In a perfect world, every website would be SSL encrypted; there would be no concerns about submitting credit card information through a Web form. In reality, many websites are lagging far behind, without using encryption.
The biggest problem is customers don't know their credit card information isn't being safely transmitted when a website isn't using SSL.
SSL is no longer optional
As a business owner, it is your responsibility to protect your customers wherever possible. This includes securing your website with SSL. SSL stands for "secure sockets layer" and provides a secure, encrypted connection between a web browser and the server being interacted with.
Since information submitted through Web forms passes through multiple channels prior to reaching its destination, there is great risk involved when that information is not encrypted. SSL encrypts data submitted through Web forms. Even if the data is intercepted, it can't be read.
Are you putting your customers at risk for identity theft?
Skimping on SSL encryption has the potential to destroy a customer's financial life. If your visitors submit their credit card information through an unencrypted connection, they're more likely to become a victim of identity theft.
According to the credit experts at Lexington Law, "When you fall victim to identity theft, your credit score also falls. Typically, a criminal will open accounts, apply for new loans or lines of credit under the name of their victims, and then not pay the bills. When this happens, scores plummet. Credit inquiries also impact your score and bring it down by a few points each time a lender checks your credit report."
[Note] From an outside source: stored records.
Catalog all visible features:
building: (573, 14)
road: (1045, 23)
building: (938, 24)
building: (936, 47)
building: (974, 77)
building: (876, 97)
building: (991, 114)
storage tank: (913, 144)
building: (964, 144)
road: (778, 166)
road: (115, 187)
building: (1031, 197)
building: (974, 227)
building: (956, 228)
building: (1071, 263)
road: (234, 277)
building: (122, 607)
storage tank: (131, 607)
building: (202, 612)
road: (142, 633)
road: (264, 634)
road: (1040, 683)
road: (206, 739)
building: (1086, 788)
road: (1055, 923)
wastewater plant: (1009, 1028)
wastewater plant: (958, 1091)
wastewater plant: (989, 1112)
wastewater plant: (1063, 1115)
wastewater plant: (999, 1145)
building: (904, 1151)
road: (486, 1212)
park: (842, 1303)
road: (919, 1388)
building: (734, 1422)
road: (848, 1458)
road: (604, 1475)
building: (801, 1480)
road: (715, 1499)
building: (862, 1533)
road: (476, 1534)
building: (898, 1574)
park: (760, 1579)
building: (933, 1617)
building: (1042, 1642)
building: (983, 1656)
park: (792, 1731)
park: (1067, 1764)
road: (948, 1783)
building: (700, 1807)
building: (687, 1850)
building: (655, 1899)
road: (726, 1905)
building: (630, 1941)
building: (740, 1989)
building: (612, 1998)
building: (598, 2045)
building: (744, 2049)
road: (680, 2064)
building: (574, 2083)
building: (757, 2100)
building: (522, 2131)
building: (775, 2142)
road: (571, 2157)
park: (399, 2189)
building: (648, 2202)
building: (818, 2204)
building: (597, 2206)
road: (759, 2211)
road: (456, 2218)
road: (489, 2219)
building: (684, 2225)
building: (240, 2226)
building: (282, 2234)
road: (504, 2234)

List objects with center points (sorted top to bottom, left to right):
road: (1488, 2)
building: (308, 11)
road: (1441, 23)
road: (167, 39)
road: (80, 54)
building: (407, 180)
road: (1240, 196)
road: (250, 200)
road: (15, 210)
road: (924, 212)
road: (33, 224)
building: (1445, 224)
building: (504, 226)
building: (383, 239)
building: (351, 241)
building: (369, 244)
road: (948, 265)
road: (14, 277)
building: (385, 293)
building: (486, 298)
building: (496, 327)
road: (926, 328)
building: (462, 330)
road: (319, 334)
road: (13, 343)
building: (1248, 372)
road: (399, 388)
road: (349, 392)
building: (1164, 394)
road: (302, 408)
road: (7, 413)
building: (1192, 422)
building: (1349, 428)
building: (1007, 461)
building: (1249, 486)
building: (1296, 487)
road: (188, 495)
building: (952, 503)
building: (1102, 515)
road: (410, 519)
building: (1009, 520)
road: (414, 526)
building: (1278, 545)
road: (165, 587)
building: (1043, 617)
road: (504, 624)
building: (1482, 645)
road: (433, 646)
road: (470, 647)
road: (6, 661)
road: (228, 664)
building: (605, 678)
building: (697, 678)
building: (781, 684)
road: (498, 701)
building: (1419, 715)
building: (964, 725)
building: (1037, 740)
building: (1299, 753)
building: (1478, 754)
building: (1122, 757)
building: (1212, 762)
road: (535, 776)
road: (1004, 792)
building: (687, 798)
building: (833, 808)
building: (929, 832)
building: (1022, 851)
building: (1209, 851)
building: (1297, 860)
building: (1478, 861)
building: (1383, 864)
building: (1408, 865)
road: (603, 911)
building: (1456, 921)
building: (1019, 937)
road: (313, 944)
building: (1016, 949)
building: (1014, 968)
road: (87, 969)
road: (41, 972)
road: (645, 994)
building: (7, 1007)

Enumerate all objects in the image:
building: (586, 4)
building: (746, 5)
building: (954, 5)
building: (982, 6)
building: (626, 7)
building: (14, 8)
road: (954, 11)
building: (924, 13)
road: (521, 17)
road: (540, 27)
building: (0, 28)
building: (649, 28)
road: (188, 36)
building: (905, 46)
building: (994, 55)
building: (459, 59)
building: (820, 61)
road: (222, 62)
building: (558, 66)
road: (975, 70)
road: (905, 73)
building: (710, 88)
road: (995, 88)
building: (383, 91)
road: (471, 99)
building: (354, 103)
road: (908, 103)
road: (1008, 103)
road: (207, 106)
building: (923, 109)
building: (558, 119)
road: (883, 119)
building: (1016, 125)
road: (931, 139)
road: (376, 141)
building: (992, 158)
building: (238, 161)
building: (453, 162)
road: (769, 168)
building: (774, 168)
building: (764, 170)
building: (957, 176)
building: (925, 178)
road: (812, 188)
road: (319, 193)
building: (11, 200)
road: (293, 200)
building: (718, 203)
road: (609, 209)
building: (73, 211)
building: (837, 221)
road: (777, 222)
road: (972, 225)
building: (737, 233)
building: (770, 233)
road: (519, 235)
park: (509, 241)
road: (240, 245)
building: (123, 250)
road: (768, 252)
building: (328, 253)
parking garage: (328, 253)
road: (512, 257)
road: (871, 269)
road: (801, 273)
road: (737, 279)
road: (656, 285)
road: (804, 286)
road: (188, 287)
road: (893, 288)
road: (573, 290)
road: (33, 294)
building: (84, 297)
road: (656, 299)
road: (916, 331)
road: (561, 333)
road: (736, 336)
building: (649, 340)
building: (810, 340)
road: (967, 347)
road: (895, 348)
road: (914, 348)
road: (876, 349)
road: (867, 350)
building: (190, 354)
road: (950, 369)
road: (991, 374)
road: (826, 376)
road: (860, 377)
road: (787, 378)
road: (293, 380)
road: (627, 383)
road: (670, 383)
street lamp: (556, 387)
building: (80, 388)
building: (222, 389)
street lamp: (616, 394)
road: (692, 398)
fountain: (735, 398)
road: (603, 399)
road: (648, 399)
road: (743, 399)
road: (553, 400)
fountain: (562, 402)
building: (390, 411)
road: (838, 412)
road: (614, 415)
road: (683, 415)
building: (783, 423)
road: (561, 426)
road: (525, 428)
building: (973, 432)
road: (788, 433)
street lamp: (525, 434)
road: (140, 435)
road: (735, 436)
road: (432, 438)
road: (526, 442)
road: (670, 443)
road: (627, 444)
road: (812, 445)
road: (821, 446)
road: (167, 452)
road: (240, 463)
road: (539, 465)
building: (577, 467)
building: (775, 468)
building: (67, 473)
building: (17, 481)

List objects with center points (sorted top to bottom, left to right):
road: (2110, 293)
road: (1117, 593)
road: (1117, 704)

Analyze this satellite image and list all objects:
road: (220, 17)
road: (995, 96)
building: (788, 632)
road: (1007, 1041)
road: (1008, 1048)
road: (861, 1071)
Identity theft is worse than a fraudulent credit card charge
When someone steals credit card information and makes an unauthorized purchase, it's easy to file a claim and be refunded by the bank. Recovering from identity theft isn't as simple. The damage is often realized when it's too late, and the victim's credit reputation has been destroyed.
Although consumers can file a fraud alert to let creditors and potential landlords know their identity has been stolen, it doesn't restore their credit score immediately. The unauthorized, unpaid bills can remain on their credit report for years and it's a hassle to clean up.
While a fraud alert will be visible to anyone checking their credit report, they'll have a lot of explaining to do when applying for lines of credit, renting an apartment or applying for a job.
If one of your customers winds up a victim of identity theft because you didn't secure their credit card information, you could be putting their ability to gain employment at risk.
It's common today for hiring managers to check a person's credit prior to hiring them. As Brian Larsen discovered, having bad credit can trump your expertise in your industry.
Working as a banker for 14 years, he failed to land a job for three years. Potential employers used the short sale of his home listed on his credit report to determine that he was high risk. They concluded that because he had missed four mortgage payments that ended in a short sale, he was likely to take a bribe.
Employers need to look out for their business, but good people are getting the short end of the stick. Larsen wasn't a victim of identity theft, but his story is a good example of how employers will use a poor credit report to deny employment.
It takes time to resolve identity theft, so even when items on the credit report are inaccurate, landlords and hiring managers won't know it.
How to know if you need an SSL certificate
You need SSL if you're collecting sensitive information like logins, passwords, financial information, personal data, proprietary information, legal documents, client lists or anything else that should remain confidential.
Obtain your SSL certificate ASAP
Not all SSL certificates are the same. In fact, there are different types of SSL certificates that exist for different purposes. Some certificates cover one domain; others cover multiple domains.
Certificates also vary based on the level of validation needed. There are domain, organization, and extended validation certificates that all serve different purposes.
Your Web host provider likely offers SSL certificates for a decent price. If they'll set it up for you, it's worth paying extra. Just be sure you get the right certificate. Don't buy it online; talk to a live representative to be sure you're purchasing the correct certificate.